Vincent Touzé : La baisse de l'activité dans l'emploi intérimaire (576 000 équivalents temps plein en 2011 contre une estimation de 480 000 pour 2013) peut permettre d'interroger car sa reprise est souvent interprétée comme un signe de relance économique sachant que les entreprises ont pour habitude de créer par précaution un poste intérimaire avant de créer un poste fixe. Dans le cadre actuel, l'interprétation logique serait plutôt celle d'une continuation de la destruction de l'emploi dans les entreprises puisque les intérimaires sont généralement souvent les premiers partis en période difficile.

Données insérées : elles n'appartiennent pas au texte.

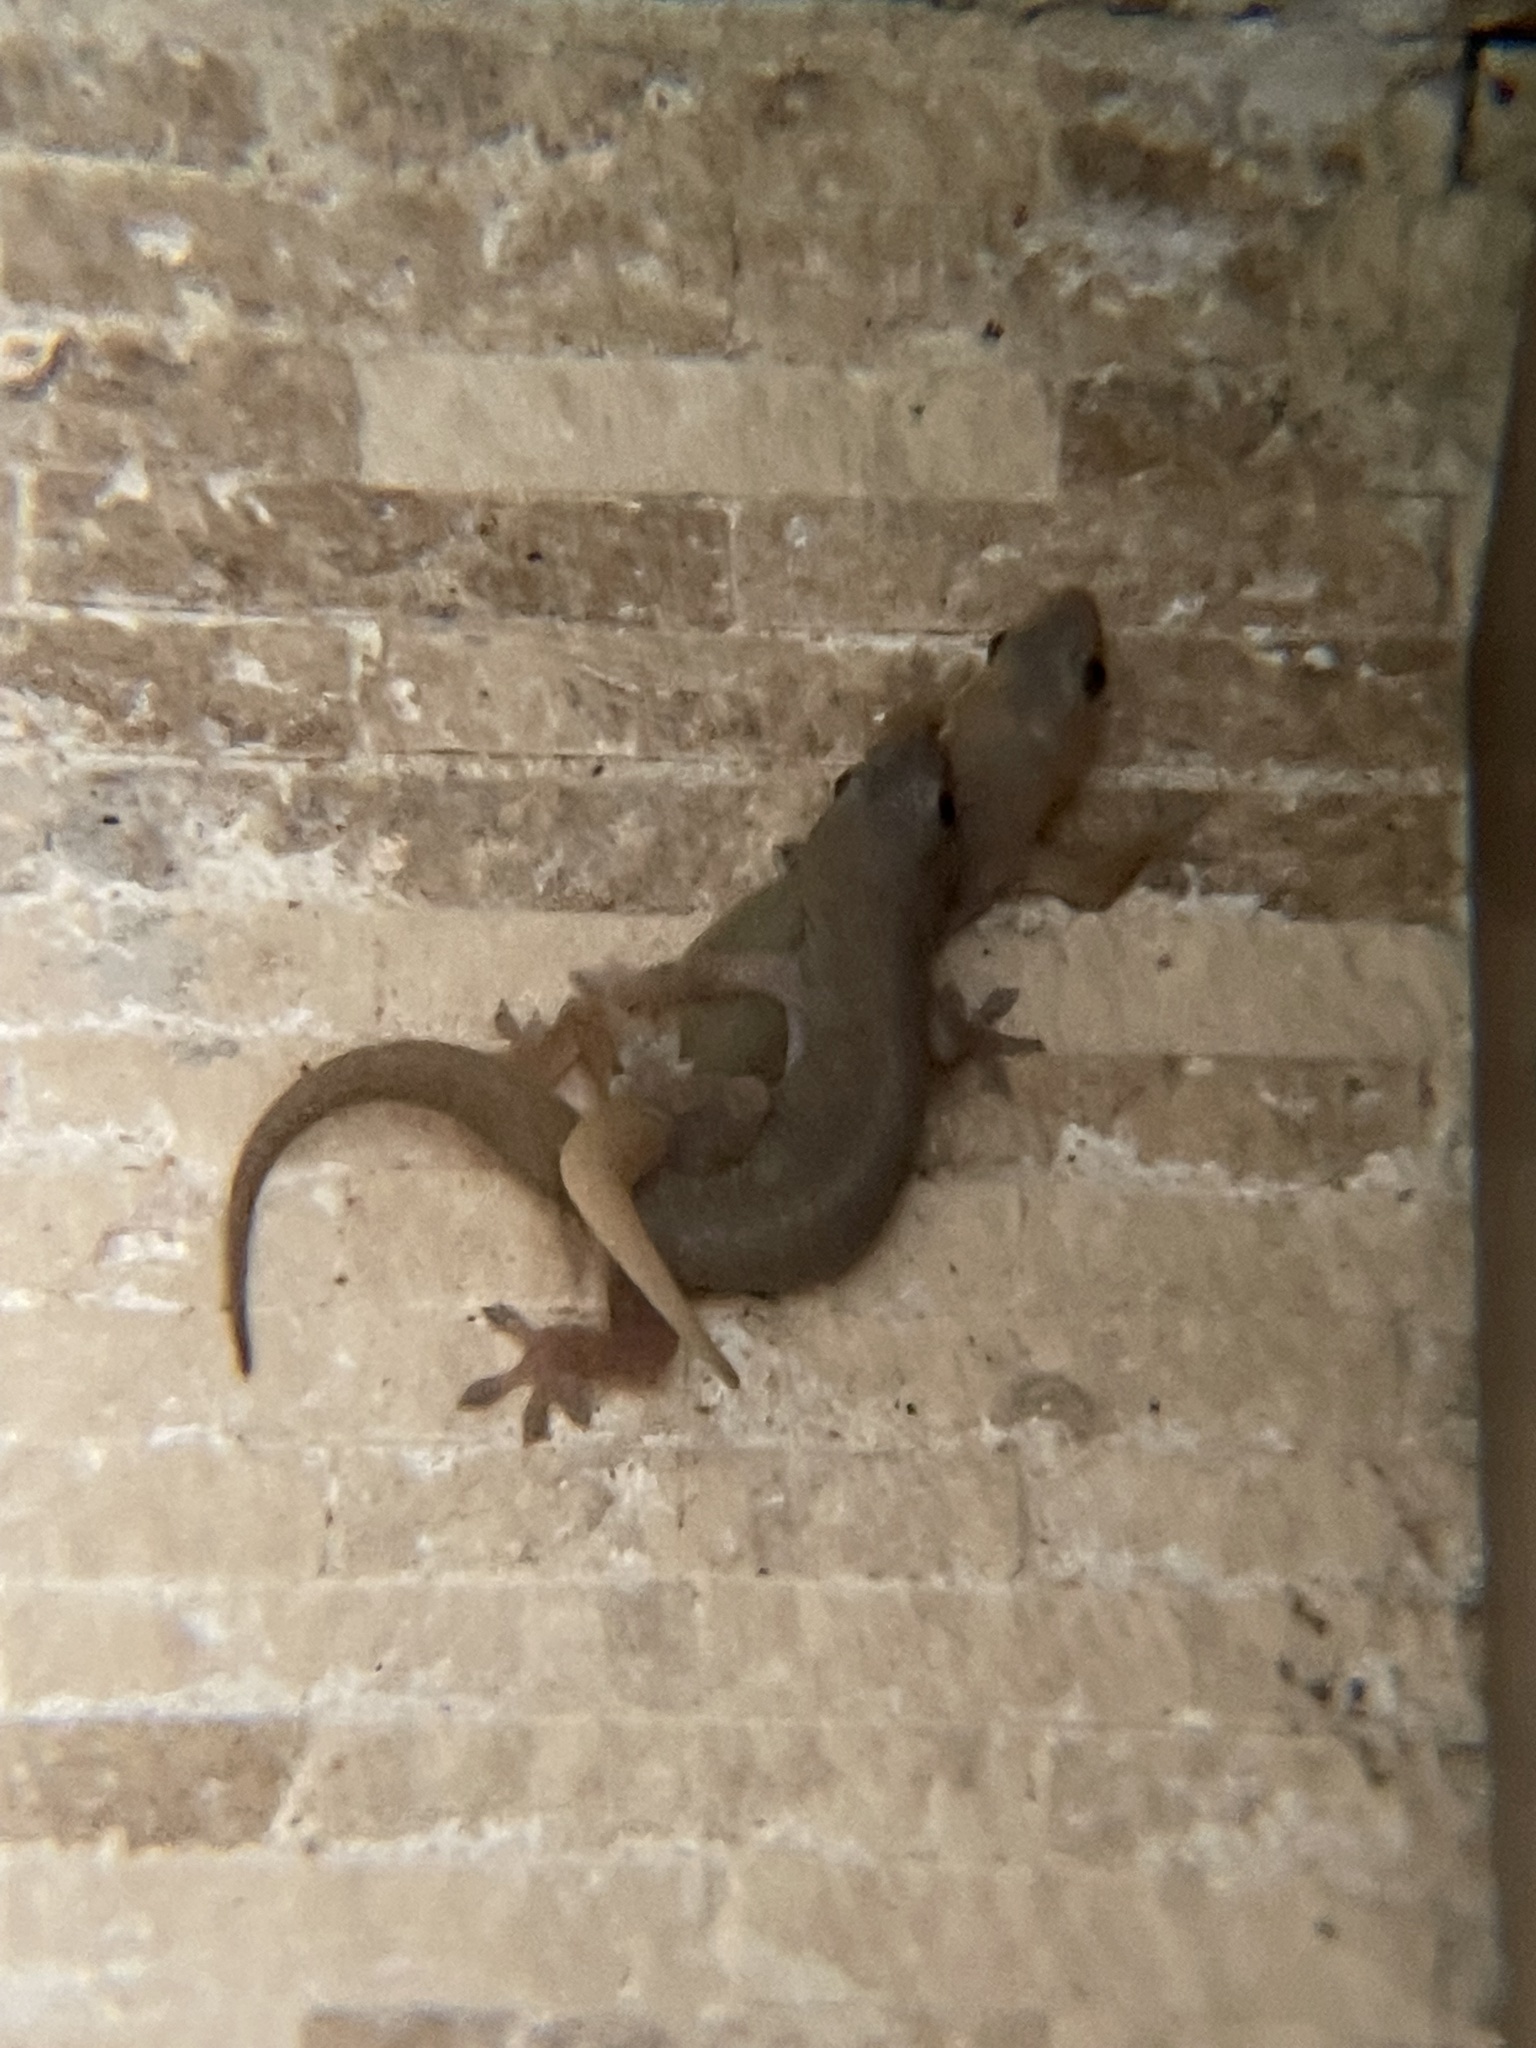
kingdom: Animalia
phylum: Chordata
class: Squamata
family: Gekkonidae
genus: Hemidactylus
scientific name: Hemidactylus frenatus
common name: Common house gecko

Léopold Gilles : Etant les plus "flexibles" dans le droit du travail, les employés intérimaires ont été parmi les premiers a subir les conséquences de la crise économique, ce qui en vient a interpeller le politique sur la question de l'accompagnement (ou du non-accompagnement) du travail précaire dans le contexte économique actuel. Le travail à temps partiel sur les emplois sous-qualifiés se bute ainsi aux logiques du RSA activité qui est aujourd'hui seulement touché par un tiers des personnes qui y ont droit, ces dernières ayant peur de l'aspect stigmatisant qu'il peut avoir. Cela illustre une incompréhension, assez globale du reste, des réalités du travail précaire sous toutes ses formes, ce dernier étant souvent considéré comme une mauvaise passe dont il faudrait s'échapper.

Les seniors

Léopold Gilles : S'ils ont représenté une part importante des engagements de François Hollande, on constate que la principale réalisation en la matière est représentée par les contrats de génération qui ont pour l'instant bien du mal à démarrer. Cela s'explique notamment par une contradiction avec la logique européenne qui parie plutôt sur le "vieillissement actif" en souhaitant prolonger les seniors dans l'emploi, cette tendance étant par ailleurs observe dans les faits. Le fameux chantier de la dépendance, démarrée sous le quinquennat précédent et dont un projet de loi avait été annoncé sous la nouvelle présidence, semble rester aussi lettre morte, en dépit de toutes les projections démographiques qui nous prédisent un "papy-boom" sur les prochaines décennies. En plus des personnes qui seront entièrement dépendantes se rajouteront celles (semi ou pré-dépendantes) qui auront toujours besoin d'une relative assistance à domicile afin d'économiser le coût, plus important d'une maison de soins. En l'absence de financements de ces prises en charge, tout, ou presque, repose aujourd'hui sur la famille, les proches... qui ne sont aujourd'hui pas reconnues, que ce soit sur le plan juridique ou financier et tant au niveau des entreprises qu'au niveau de l'Etat.